## Supplied text
[start]

These problems may be associated with firm attributes such as bank size, age, profitability, leverage, liquidity, ownership structure, and board characteristics. For example, larger banks may have more complex operations and greater opportunities for earnings management. Highly leveraged banks may have incentives to manipulate financial information to avoid regulatory intervention. Banks with concentrated ownership may have weaker monitoring and lower transparency. Banks with less independent boards may have weaker oversight of financial reporting. However, the relationship between firm attributes and financial information quality for listed Nigerian banks has not been systematically examined. There is a lack of recent, empirical research that identifies which firm attributes are associated with higher or lower financial information quality and the magnitude of these effects. Therefore, this study is motivated to investigate the relationship between firm attributes and financial information quality of listed deposit money banks in Nigeria.
1.3 Objectives of the Study
The specific objectives of this study are to:
- Examine the financial information quality (measured by loan loss provision timeliness, discretionary accruals, earnings persistence, and disclosure quality) of listed deposit money banks in Nigeria over the study period.
- Analyze the firm attributes (size, age, profitability, leverage, liquidity, ownership concentration, board independence, audit quality) of listed deposit money banks in Nigeria.
- Determine the relationship between firm attributes (size, age, profitability, leverage, liquidity, ownership concentration, board independence, audit quality) and financial information quality of listed deposit money banks in Nigeria.
- Identify the specific firm attributes that are significant determinants of financial information quality for listed Nigerian banks.
- Propose recommendations for bank management, investors, auditors, and regulators on enhancing financial information quality based on firm attributes.

[end]

## Provided records
[start]

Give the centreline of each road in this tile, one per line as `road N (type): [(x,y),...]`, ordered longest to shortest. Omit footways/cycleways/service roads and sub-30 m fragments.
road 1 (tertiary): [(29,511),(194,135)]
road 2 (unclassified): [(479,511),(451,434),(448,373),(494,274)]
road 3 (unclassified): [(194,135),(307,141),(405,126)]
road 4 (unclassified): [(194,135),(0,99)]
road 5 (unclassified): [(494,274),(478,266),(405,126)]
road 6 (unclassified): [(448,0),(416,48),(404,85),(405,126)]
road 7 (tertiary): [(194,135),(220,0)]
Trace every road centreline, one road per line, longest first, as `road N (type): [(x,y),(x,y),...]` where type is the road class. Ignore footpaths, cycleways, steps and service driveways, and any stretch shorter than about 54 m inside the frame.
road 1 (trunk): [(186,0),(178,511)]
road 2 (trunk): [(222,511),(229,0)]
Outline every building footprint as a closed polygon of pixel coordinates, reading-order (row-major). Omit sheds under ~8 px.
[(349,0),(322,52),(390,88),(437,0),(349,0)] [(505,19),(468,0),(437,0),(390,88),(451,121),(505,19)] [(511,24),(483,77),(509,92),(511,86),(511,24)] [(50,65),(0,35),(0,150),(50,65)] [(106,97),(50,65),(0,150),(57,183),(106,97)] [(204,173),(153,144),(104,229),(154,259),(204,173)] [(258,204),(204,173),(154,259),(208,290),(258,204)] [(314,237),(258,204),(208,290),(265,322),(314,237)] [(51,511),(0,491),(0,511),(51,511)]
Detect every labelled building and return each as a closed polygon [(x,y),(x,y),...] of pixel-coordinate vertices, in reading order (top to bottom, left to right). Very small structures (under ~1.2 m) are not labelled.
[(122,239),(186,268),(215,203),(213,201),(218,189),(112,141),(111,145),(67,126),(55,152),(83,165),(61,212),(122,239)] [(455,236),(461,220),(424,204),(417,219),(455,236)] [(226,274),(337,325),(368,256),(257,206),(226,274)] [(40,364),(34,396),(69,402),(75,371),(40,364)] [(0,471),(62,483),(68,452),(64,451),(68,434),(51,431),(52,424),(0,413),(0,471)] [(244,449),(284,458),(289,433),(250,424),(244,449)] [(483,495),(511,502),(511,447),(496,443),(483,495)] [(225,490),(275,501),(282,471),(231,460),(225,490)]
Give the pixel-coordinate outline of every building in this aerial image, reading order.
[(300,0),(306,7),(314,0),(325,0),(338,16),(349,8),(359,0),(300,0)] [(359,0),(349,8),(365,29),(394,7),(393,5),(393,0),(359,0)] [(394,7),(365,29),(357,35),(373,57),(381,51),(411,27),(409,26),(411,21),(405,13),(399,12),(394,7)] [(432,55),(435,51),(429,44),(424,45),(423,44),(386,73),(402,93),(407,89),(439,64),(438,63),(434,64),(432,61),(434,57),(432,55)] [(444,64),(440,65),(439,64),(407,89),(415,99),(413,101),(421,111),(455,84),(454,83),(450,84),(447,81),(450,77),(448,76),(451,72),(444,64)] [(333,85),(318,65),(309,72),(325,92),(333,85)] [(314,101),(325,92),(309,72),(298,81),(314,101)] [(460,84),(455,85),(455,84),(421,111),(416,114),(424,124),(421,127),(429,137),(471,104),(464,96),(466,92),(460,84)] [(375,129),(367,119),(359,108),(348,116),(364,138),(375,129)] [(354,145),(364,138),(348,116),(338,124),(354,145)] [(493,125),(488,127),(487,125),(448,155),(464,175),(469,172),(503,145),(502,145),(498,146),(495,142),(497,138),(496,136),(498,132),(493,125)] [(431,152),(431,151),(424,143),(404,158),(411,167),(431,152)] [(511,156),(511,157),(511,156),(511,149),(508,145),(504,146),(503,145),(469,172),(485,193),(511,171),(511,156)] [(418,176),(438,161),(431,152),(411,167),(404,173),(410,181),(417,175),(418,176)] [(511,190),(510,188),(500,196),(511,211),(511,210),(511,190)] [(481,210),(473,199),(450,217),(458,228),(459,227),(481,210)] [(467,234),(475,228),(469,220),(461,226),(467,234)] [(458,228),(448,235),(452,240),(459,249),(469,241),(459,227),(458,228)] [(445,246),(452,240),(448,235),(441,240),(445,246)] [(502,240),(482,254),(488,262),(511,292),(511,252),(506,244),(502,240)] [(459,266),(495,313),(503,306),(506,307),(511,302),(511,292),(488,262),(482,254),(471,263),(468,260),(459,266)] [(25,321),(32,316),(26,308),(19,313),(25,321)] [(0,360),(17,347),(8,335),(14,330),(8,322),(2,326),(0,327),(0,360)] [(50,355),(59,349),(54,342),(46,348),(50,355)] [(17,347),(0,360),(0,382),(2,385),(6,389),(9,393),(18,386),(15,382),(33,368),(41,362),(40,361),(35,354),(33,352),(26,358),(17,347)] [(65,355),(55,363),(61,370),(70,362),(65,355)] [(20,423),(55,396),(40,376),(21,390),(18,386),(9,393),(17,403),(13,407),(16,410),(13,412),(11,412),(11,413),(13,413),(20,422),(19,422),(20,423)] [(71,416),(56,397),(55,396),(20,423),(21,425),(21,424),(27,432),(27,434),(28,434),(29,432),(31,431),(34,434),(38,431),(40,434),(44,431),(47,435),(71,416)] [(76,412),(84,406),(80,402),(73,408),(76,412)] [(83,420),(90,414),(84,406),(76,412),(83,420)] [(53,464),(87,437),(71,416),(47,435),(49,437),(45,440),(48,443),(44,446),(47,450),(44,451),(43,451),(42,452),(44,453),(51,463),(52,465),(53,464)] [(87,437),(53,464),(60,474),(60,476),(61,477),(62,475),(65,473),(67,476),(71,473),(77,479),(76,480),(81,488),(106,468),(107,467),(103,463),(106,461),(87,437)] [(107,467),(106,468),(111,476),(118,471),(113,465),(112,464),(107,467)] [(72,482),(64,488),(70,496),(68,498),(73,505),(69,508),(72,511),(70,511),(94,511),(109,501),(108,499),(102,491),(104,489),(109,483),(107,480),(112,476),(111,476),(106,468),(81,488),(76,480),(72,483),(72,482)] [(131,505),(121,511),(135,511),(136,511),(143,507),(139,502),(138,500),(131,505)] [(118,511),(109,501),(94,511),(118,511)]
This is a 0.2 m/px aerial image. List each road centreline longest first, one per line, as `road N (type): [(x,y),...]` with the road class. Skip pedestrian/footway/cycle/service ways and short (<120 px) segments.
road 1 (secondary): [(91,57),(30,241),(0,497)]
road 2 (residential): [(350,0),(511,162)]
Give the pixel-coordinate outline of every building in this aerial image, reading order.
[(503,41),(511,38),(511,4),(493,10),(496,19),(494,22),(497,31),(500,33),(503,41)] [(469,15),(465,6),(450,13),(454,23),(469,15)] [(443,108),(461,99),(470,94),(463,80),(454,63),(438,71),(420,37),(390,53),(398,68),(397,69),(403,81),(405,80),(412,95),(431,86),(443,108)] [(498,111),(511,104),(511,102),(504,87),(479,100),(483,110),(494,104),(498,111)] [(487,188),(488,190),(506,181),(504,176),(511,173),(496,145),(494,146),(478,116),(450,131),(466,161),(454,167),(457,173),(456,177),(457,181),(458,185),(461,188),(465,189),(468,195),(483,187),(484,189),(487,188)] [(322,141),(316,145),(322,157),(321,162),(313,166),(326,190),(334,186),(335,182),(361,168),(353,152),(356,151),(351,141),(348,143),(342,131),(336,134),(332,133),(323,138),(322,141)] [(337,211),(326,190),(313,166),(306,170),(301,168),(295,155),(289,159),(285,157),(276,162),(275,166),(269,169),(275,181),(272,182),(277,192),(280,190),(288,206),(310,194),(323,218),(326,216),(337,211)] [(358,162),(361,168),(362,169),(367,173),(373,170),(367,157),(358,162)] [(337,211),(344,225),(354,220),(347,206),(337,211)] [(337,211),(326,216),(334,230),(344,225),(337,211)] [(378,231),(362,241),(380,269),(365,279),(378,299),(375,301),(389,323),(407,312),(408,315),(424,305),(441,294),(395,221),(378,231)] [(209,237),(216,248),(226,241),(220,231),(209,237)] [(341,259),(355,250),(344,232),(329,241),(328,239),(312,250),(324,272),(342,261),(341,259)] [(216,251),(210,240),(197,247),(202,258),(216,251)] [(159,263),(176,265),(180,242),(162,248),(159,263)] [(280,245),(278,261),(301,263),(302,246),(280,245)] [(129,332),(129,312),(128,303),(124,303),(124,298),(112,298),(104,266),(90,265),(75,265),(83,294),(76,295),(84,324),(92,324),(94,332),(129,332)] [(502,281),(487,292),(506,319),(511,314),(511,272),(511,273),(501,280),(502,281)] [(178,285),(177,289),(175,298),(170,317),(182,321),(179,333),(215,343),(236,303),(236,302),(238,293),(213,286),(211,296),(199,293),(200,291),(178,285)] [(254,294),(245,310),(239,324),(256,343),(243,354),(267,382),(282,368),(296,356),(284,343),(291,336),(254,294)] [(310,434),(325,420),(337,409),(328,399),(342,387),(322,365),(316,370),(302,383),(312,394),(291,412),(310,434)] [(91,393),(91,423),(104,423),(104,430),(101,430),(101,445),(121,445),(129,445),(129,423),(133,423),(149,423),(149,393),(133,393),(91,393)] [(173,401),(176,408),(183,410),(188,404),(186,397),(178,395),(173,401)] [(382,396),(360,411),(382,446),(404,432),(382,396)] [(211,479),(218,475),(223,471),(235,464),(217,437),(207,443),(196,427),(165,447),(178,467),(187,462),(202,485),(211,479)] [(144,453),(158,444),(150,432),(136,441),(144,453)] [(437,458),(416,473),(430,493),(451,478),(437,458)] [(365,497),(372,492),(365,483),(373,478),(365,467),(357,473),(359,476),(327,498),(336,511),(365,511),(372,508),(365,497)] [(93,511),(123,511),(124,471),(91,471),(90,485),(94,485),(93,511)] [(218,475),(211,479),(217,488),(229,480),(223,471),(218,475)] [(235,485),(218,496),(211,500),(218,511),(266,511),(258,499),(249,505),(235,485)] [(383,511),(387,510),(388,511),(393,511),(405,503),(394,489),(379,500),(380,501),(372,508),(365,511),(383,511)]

[end]

## Directive
Reproduce the text on Nigerian bank attributes starting at "- Analyze the" and ending at "listed Nigerian banks.", renaming "board independence" to "director independence" wherever it occurs.

## The result
- Analyze the firm attributes (size, age, profitability, leverage, liquidity, ownership concentration, director independence, audit quality) of listed deposit money banks in Nigeria.
- Determine the relationship between firm attributes (size, age, profitability, leverage, liquidity, ownership concentration, director independence, audit quality) and financial information quality of listed deposit money banks in Nigeria.
- Identify the specific firm attributes that are significant determinants of financial information quality for listed Nigerian banks.